PARTIE PREMIERE : IMPACT DES NOUVELLES TECHNOLOGIES SUR LES METIERS DE L’EXPERT- COMPTABLE
La première partie de ce travail est consacrée à l’étude de l’impact des technologies de l’information et de la communication sur les métiers de l’expert-comptable. Ces derniers seront à cet effet subdivisés en trois familles :
- les missions d’expertise : tenue et assistance comptables et généralement toutes les prestations visant la mesure et le reporting des événements concernant l’entreprise
- les missions d’opinion : celles qui requièrent un avis professionnel et dans lesquelles l’expert-comptable joue un rôle de garant entre émetteurs et utilisateurs de l’information
- les missions de conseil : l’ensemble des prestations portant assistance du client dans l’un des divers domaines de la gestion
Cette étude sera abordée sous les deux angles suivants :
- La manière dont les missions traditionnelles sont remodelées par les tendances technologiques.

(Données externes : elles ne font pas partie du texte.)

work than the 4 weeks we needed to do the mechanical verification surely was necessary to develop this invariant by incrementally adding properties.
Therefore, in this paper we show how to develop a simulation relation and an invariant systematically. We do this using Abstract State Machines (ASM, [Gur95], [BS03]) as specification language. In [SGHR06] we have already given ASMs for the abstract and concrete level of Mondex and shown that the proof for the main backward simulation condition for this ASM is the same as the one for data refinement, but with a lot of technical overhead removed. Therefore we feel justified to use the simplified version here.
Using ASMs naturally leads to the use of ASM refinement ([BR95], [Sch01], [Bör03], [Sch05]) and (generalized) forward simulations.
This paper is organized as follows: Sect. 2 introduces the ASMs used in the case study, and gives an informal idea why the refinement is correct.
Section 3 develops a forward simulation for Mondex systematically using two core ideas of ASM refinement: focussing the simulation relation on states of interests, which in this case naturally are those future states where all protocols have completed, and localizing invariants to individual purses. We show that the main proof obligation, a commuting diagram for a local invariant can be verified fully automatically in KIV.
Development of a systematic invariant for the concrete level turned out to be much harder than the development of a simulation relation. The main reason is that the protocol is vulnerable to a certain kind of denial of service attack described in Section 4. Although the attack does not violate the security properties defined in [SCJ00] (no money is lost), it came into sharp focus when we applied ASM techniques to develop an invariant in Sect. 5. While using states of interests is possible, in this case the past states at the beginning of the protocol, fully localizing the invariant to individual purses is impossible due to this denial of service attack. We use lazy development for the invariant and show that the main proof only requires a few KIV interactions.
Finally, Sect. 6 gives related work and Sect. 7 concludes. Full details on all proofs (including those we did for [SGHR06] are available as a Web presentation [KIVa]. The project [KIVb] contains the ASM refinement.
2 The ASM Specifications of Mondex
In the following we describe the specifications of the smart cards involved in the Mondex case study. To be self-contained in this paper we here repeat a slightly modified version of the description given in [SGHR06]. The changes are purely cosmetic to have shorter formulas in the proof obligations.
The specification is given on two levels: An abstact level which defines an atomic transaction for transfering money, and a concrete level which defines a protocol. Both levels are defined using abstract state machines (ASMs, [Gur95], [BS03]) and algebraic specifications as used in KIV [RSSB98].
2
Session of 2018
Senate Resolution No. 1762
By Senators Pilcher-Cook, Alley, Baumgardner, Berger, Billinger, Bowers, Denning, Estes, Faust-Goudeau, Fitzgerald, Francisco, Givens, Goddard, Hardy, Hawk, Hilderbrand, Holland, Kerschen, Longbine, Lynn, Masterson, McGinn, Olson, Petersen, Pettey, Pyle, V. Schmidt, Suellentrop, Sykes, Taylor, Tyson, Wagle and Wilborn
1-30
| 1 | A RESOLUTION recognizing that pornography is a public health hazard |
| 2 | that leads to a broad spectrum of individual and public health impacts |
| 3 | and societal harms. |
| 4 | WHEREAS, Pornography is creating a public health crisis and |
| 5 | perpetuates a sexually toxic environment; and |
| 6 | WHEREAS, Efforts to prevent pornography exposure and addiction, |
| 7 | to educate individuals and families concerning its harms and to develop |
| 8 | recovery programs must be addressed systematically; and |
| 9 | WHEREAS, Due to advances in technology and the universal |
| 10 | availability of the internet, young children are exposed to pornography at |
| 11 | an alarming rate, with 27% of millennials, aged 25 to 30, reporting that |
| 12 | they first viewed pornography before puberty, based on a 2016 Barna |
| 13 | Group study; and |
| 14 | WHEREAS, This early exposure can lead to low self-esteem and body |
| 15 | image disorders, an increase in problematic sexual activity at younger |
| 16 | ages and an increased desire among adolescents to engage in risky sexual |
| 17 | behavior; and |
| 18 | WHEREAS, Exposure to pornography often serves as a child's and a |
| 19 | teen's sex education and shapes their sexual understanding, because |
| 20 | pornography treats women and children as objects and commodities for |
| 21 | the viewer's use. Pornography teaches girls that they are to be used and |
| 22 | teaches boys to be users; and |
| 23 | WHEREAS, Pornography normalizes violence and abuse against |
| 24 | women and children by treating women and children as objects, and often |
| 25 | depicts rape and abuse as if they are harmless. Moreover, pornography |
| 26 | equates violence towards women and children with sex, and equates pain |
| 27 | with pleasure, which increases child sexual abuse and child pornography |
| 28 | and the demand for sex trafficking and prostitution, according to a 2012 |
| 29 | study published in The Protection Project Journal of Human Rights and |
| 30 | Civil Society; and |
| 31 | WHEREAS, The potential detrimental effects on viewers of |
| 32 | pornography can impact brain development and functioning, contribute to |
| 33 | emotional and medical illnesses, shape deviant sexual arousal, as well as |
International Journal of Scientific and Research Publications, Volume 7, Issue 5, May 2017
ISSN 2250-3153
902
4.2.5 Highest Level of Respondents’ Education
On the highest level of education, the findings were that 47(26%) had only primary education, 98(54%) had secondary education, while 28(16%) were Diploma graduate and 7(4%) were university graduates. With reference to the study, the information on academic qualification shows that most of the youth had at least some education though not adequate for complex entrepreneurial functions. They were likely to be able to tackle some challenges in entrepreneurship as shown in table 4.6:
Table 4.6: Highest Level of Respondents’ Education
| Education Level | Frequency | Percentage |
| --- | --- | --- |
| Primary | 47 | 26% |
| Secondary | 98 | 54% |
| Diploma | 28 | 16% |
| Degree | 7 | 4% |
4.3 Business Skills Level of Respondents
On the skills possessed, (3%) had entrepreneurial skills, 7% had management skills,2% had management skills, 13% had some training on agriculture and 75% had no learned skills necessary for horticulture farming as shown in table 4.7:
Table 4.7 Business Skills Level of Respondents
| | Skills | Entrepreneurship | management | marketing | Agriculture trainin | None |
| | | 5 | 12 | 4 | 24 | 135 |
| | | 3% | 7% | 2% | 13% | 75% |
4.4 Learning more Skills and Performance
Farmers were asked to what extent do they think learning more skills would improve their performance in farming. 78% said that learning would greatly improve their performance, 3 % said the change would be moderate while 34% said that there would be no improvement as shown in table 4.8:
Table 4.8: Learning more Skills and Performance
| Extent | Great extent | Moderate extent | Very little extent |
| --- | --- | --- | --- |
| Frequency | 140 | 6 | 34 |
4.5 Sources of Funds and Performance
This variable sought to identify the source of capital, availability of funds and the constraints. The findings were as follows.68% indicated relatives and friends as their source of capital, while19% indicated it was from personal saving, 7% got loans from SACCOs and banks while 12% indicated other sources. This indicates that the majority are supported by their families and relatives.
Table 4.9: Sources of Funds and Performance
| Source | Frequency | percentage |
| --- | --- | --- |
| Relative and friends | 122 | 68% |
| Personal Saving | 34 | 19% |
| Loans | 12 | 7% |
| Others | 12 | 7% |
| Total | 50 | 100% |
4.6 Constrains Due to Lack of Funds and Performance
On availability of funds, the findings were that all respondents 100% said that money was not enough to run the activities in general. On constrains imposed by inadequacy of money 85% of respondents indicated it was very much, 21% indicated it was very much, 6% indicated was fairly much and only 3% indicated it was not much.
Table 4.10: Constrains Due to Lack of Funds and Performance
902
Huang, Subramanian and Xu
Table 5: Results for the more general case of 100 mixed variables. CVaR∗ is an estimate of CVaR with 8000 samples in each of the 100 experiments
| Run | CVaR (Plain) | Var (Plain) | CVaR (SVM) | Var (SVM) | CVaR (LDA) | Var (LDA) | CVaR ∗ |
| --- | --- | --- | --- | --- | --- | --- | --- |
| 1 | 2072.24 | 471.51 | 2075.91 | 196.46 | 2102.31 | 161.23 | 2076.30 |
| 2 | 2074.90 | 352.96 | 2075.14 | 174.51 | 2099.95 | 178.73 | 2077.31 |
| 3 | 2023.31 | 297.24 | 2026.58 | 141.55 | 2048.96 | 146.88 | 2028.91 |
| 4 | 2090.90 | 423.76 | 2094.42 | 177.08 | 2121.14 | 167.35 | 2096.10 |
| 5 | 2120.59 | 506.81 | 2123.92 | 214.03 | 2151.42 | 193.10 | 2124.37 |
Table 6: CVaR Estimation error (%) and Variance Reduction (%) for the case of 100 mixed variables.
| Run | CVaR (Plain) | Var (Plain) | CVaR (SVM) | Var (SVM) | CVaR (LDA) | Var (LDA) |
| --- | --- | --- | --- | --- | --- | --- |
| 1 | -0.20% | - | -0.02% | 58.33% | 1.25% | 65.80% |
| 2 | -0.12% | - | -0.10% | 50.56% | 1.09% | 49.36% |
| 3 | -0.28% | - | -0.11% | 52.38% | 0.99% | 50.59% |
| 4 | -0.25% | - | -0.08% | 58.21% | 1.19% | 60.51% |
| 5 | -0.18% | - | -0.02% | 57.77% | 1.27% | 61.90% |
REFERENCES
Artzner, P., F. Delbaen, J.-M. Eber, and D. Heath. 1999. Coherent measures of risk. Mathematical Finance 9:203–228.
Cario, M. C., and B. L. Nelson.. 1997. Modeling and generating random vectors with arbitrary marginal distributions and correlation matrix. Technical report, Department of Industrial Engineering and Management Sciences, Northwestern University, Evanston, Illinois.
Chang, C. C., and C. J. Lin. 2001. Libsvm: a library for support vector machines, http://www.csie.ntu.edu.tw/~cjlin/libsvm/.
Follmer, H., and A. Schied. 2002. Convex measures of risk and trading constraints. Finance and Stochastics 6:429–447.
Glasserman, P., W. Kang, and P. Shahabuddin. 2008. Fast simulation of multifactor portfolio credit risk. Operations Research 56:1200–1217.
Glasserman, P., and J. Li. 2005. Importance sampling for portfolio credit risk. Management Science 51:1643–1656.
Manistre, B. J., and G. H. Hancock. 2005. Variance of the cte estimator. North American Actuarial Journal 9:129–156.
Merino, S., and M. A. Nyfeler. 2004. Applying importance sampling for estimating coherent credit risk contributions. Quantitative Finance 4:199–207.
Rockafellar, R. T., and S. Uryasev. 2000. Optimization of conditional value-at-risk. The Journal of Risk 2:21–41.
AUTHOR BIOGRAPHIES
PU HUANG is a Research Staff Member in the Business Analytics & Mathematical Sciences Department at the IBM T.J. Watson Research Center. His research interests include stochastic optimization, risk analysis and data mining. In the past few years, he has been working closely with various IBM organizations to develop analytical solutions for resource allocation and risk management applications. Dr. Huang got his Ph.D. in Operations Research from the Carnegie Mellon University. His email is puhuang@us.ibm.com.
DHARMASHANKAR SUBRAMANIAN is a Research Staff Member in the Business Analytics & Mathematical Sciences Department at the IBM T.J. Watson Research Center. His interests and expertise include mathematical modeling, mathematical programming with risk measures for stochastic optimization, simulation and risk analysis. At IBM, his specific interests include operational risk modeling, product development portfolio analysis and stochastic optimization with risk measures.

Cette étude fera l’objet d’un premier chapitre.
- Les nouvelles missions développées pour répondre aux besoins d’un environnement économique de plus en plus dominé par des technologies performantes. Ces missions seront présentées dans un deuxième chapitre.
CHAPITRE PREMIER : REMODELAGE DE L’OFFRE CLASSIQUE
Le premier effet des technologies de l’information et de la communication est la modification de la manière dont les missions traditionnelles sont offertes et conduites. Les missions traditionnelles recouvrent celles qui font appel aux compétences les plus élémentaires des experts-comptables : tenue et assistance comptables, audit des états financiers et conseil en fiscalité et en management. Dans ce chapitre, nous essayerons de présenter les nouvelles technologies appliquées à ces missions.
Nous aborderons dans un premier temps le reengineering des missions d’expertise (Section 1), ensuite l’amélioration de l’efficience et de l’efficacité des prestations d’audit (Section 2) et enfin la migration des activités de conseil vers le Web (Section 3).
Section 1 :
Reengineering des missions d’expertise
La poursuite des nouvelles sources d’avantage concurrentiel que sont la rapidité, la réactivité et la personnalisation nécessite le passage d’une structure pyramidale rigide à une organisation souple en réseaux (multiples liaisons transversales et informelles) et donc la reconfiguration des connexions entre les activités pour court-circuiter les étapes superflues. C’est la désintermédiation qui peut être définie comme « un processus de suppression des tâches sans valeur ajoutée (par exemple les tâches à coût non justifié pour le client interne ou externe) dans les processus de l’entreprise »1.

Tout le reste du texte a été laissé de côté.